Here in Phuket – where I moved in 1988 as the opening general manager for Amanpuri, Aman’s first-ever resort – we have seen as many as 60,000 job losses in the hotel sector alone, and it’s a similar story on other island destinations around the world.
More than four months have passed with no local infections on Phuket. Yet passenger arrivals have plunged and there are no imminent signs of recovery, despite the country opening up to domestic air travel and guests from Bangkok becoming our “weekend warriors”.
Thailand – the first country to detect the coronavirus outside China – deserves high praise for its decisive actions in late March that successfully stopped the spread of Covid-19. But by closing the tourist-friendly kingdom to all non-resident foreigners, the country’s leading resort island now finds itself at an inflexion point. Local demand cannot stem the dramatic losses on Phuket with its 86,000 registered hotel rooms, nor reverse the rapidly escalating financial and social crisis across Thailand, where the World Bank estimates tourism accounts for 15 per cent of GDP.
What I know – from leading Amanpuri through the 1997 Asian financial crisis, then helping create and operate Trisara resort for 20 years through SARS and the 2004’s Boxing Day tsunami – is that we cannot continue to stand still indefinitely and we need to get safely back to business.
From the very earliest days at Amanresorts, the founder Adrian Zecha schooled his general managers to personally engage with every guest as though they were friends in our own homes. These relaxed, informal conversations led guests to feel more relaxed and trust that the entire experience wasn’t purely transactional.
I learned that ours is a business built on meaningful human connections, and as we emerge from this Covid-19 crisis, creating even more exceptional and surprising moments will be even more important as travellers start to move again in 2021.
Now as president of the Phuket Hotels Association, I work with our 78 members to prepare for the inevitable return of international arrivals. After several aborted plans, the Thai government is currently discussing ‘green bridges’ that may allow entry to foreigners from countries or regions with little or no Covid-19 infections, hopefully from countries such as New Zealand, Singapore, Taiwan as well as parts of China and Australia.

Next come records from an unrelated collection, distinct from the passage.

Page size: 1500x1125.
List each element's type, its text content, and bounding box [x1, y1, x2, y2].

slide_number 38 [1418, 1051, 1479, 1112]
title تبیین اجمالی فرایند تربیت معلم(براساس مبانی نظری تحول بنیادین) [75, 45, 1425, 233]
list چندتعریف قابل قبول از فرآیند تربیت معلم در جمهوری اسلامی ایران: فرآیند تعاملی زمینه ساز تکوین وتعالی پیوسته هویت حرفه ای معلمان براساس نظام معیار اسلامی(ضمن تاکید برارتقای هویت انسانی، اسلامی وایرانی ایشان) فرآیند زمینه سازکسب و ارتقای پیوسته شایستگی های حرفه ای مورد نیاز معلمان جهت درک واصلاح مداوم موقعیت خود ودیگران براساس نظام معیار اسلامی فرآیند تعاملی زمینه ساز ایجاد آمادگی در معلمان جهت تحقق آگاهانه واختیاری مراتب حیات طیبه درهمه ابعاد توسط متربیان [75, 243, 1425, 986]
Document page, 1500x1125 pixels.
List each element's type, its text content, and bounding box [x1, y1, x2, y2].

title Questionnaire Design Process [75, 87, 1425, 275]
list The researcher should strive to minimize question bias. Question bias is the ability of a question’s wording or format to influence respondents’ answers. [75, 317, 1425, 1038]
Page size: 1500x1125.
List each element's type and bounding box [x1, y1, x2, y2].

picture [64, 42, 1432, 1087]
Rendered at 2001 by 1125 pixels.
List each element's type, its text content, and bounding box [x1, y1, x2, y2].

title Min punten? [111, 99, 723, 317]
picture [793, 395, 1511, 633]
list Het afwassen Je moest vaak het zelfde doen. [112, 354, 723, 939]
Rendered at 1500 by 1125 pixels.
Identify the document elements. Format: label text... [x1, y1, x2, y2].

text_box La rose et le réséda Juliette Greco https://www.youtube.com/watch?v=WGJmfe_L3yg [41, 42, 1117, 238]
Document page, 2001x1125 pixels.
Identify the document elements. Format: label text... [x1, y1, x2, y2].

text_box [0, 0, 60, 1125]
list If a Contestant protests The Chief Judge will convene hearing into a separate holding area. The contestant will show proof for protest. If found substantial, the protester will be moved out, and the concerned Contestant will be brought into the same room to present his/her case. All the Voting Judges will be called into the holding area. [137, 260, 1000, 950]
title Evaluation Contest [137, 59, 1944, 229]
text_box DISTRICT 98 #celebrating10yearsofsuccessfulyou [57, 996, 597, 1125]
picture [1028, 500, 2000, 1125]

As we face these hurdles in the race towards a new normal, I believe those of us in this incredibly complex business of making people happy should consider a more compassionate and thoughtful guest-centric approach to policies.
Whether or not the Thai government’s trial run to relaunch tourism works – and I hope it does – it’s going to be a buyer’s market for years as we already had an oversupply of hotel rooms in many areas.
With this in mind, I propose we offer a new Guest Bill of Rights.
Our industry’s humble beginnings offer valuable lessons for any hotel’s future success. What was not optional for a medieval innkeeper should guide the 21st-century hotelier: buy local, being supportive of our local communities, engagement with and protection of the local environment.